■ What needs to be done ■
Up to and including the line containing "Elections législatives du 12 et", please reproduce the lines of the listing below, starting from the top.

━━━ Provided data ━━━

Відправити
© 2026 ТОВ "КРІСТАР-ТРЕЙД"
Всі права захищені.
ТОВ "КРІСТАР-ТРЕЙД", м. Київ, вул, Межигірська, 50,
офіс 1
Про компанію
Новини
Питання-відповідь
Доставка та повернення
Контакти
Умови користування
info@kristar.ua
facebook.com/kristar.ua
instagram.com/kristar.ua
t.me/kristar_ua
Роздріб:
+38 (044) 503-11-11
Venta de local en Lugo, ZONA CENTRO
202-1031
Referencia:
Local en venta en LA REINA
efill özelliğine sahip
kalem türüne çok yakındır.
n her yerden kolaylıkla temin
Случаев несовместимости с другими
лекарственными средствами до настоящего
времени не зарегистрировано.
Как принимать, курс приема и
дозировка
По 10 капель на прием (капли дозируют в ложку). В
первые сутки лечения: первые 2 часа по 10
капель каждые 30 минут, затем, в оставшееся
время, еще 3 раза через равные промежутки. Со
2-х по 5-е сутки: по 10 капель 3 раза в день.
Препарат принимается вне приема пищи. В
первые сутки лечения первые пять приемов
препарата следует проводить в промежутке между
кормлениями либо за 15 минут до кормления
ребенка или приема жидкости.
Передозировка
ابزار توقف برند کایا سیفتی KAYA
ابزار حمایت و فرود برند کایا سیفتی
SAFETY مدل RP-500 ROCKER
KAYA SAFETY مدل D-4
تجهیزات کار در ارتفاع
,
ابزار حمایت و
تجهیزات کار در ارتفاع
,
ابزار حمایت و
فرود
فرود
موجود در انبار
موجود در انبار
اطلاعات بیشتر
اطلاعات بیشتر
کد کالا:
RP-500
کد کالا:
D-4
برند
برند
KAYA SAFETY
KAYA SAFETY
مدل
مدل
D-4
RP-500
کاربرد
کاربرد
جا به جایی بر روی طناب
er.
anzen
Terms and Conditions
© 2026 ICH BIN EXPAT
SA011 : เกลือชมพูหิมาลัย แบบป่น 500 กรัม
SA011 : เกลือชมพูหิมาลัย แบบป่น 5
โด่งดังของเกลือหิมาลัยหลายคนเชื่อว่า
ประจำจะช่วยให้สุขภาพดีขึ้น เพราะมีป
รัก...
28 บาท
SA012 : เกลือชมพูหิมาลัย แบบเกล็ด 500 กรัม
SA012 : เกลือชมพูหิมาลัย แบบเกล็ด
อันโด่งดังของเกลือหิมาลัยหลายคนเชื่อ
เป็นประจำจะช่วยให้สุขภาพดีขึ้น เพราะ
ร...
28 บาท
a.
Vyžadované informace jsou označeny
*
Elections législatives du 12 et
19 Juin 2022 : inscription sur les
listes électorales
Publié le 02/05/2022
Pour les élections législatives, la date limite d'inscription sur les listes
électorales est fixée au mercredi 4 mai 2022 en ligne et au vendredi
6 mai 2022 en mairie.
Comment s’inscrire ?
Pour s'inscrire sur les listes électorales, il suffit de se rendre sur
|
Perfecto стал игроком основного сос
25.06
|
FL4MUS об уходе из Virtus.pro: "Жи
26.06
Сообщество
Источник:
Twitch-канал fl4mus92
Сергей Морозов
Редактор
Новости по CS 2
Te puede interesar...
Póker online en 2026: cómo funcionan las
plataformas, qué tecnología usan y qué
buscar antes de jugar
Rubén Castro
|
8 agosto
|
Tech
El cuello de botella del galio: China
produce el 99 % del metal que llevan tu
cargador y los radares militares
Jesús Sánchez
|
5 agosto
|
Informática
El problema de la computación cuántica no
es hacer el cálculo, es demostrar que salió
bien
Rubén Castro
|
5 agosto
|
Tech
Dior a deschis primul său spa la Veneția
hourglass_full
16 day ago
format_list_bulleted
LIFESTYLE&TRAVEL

━━━

■ Response to the task ■
Відправити
© 2026 ТОВ "КРІСТАР-ТРЕЙД"
Всі права захищені.
ТОВ "КРІСТАР-ТРЕЙД", м. Київ, вул, Межигірська, 50,
офіс 1
Про компанію
Новини
Питання-відповідь
Доставка та повернення
Контакти
Умови користування
info@kristar.ua
facebook.com/kristar.ua
instagram.com/kristar.ua
t.me/kristar_ua
Роздріб:
+38 (044) 503-11-11
Venta de local en Lugo, ZONA CENTRO
202-1031
Referencia:
Local en venta en LA REINA
efill özelliğine sahip
kalem türüne çok yakındır.
n her yerden kolaylıkla temin
Случаев несовместимости с другими
лекарственными средствами до настоящего
времени не зарегистрировано.
Как принимать, курс приема и
дозировка
По 10 капель на прием (капли дозируют в ложку). В
первые сутки лечения: первые 2 часа по 10
капель каждые 30 минут, затем, в оставшееся
время, еще 3 раза через равные промежутки. Со
2-х по 5-е сутки: по 10 капель 3 раза в день.
Препарат принимается вне приема пищи. В
первые сутки лечения первые пять приемов
препарата следует проводить в промежутке между
кормлениями либо за 15 минут до кормления
ребенка или приема жидкости.
Передозировка
ابزار توقف برند کایا سیفتی KAYA
ابزار حمایت و فرود برند کایا سیفتی
SAFETY مدل RP-500 ROCKER
KAYA SAFETY مدل D-4
تجهیزات کار در ارتفاع
,
ابزار حمایت و
تجهیزات کار در ارتفاع
,
ابزار حمایت و
فرود
فرود
موجود در انبار
موجود در انبار
اطلاعات بیشتر
اطلاعات بیشتر
کد کالا:
RP-500
کد کالا:
D-4
برند
برند
KAYA SAFETY
KAYA SAFETY
مدل
مدل
D-4
RP-500
کاربرد
کاربرد
جا به جایی بر روی طناب
er.
anzen
Terms and Conditions
© 2026 ICH BIN EXPAT
SA011 : เกลือชมพูหิมาลัย แบบป่น 500 กรัม
SA011 : เกลือชมพูหิมาลัย แบบป่น 5
โด่งดังของเกลือหิมาลัยหลายคนเชื่อว่า
ประจำจะช่วยให้สุขภาพดีขึ้น เพราะมีป
รัก...
28 บาท
SA012 : เกลือชมพูหิมาลัย แบบเกล็ด 500 กรัม
SA012 : เกลือชมพูหิมาลัย แบบเกล็ด
อันโด่งดังของเกลือหิมาลัยหลายคนเชื่อ
เป็นประจำจะช่วยให้สุขภาพดีขึ้น เพราะ
ร...
28 บาท
a.
Vyžadované informace jsou označeny
*
Elections législatives du 12 et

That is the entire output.